Anyone remember the prices of Intel chips (especially high-end) before AMD came on the scene? I do. It was insane...the CPU was about half the system price. Now, I spend about $130 for a good chip, instead of $800. I attribute that to AMD. That is one of the reasons I love the company, that is why i drove 2 hours at 6 this morning to Detroit to their XPerience Tour to get a chance at a free chip and motherboard. People love AMD. No one 'loves' Intel.
And yeah, it was worth it, to hear the chant of, "INTEL SUCKS! INTEL SUCKS!"
Interestingly not represented... (Score:2)

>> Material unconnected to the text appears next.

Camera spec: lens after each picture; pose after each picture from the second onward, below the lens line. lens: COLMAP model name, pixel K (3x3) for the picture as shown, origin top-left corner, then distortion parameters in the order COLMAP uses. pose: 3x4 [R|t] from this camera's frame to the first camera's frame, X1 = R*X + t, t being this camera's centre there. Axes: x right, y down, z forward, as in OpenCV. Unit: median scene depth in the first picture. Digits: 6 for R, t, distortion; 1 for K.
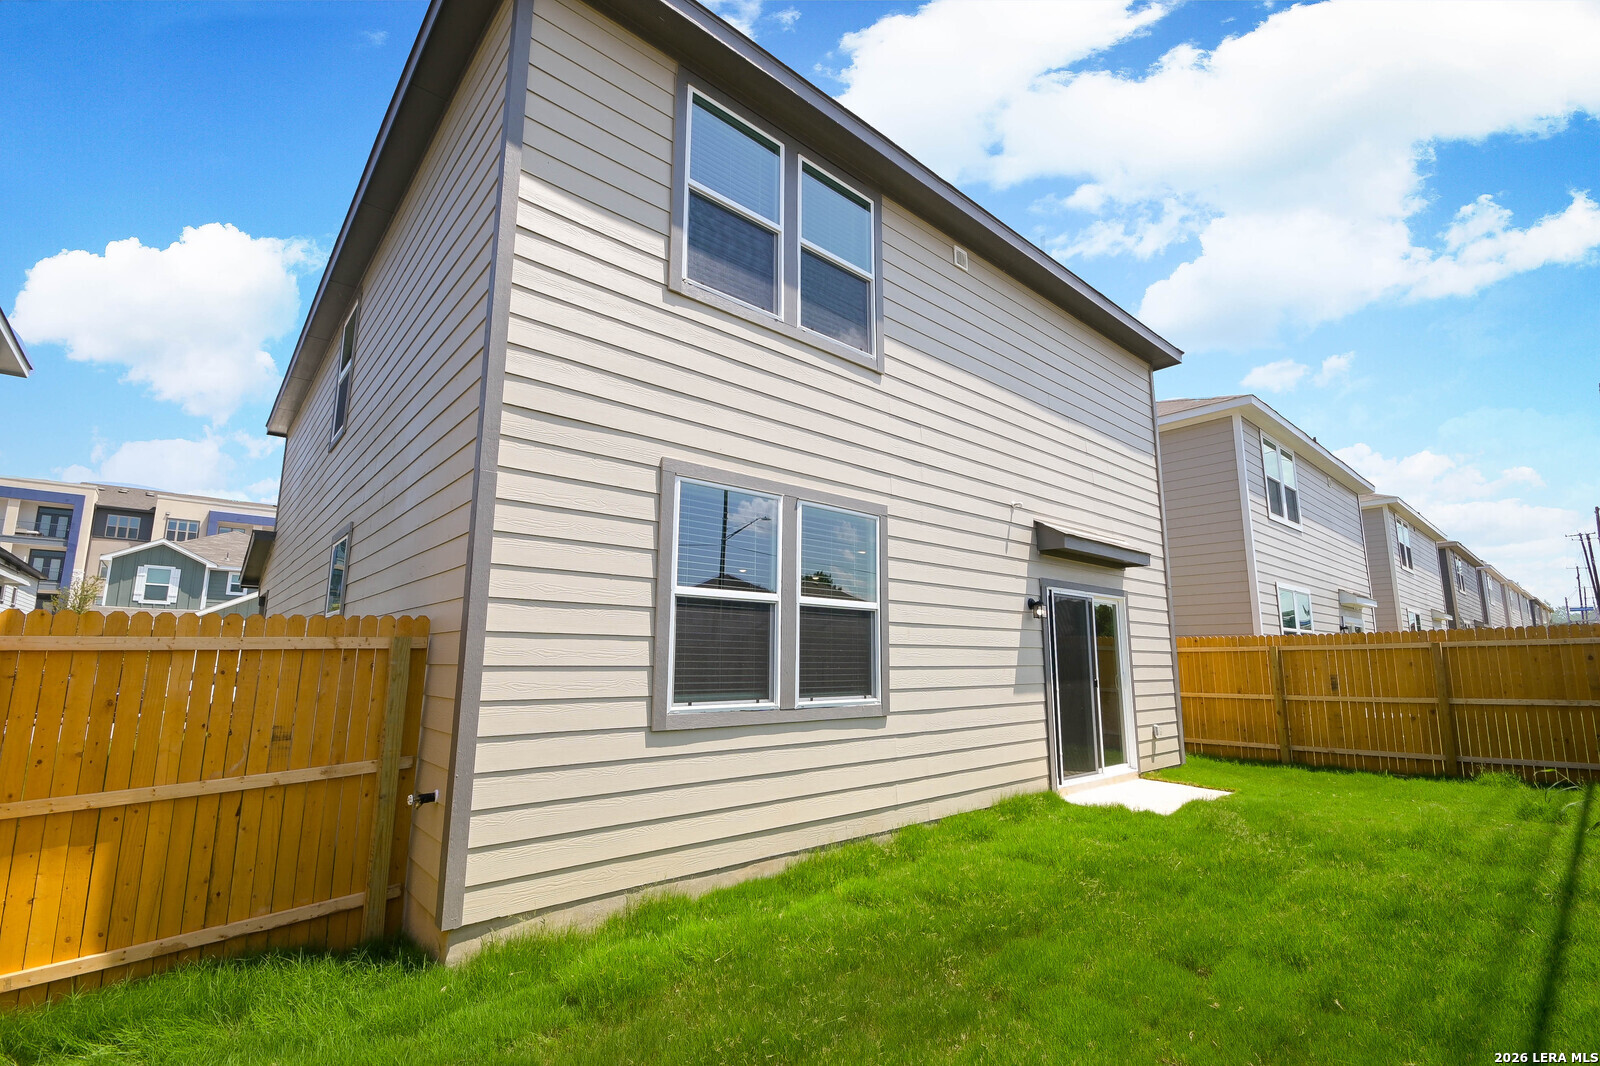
lens RADIAL K [[704.4, 0, 799.9], [0, 704.4, 539.6], [0, 0, 1]] dist [-0.000032, -0.007705]
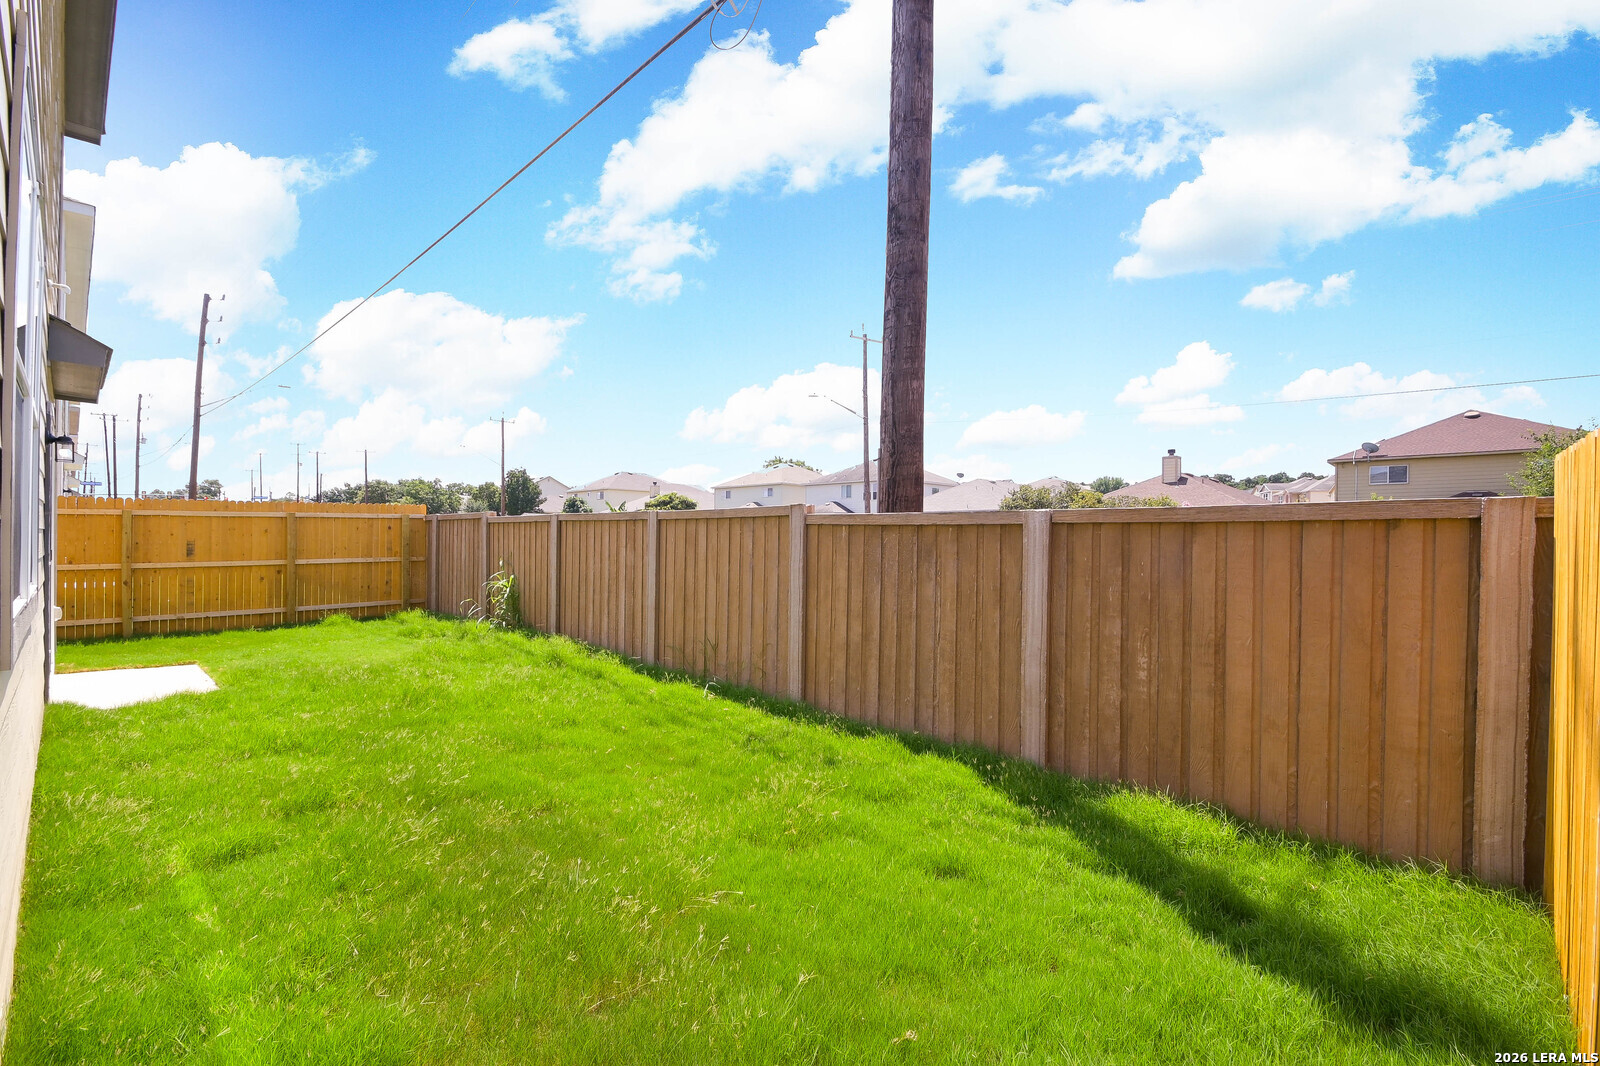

Re:Let me get this straight... (Score:1)
maybe we know that life must go on
Maybe we will keep complaining about Intel and Micro$haft Winbl0ws and looking at lego porn until Afghanistan (or Bill Gates) drops a nuke on us, but we will damn well have done our part. Not everyone is needed to fight a war - people are needed at home to keep the country running smoothly, the economy up, and the bastard monopolies from buying america while the general public isn't looking.
I know if someone like me was holding a gun on the front lines, I'd be worried about america, cause I couldn't hit Shamu from 10 yards.
Personally, if i can't die in my old age by being stepped on by an elephant while having sex (i believe thats from a Zelazney book), I hope to die directly after winning a game of ID software's latest hit, or finishing the conclusion of the Wheel of Time saga.
Then again, you probably don't read novels...I'm kind of suprised you know enough to post a troll. --Corwin StormSinger, supporting america from the desktop.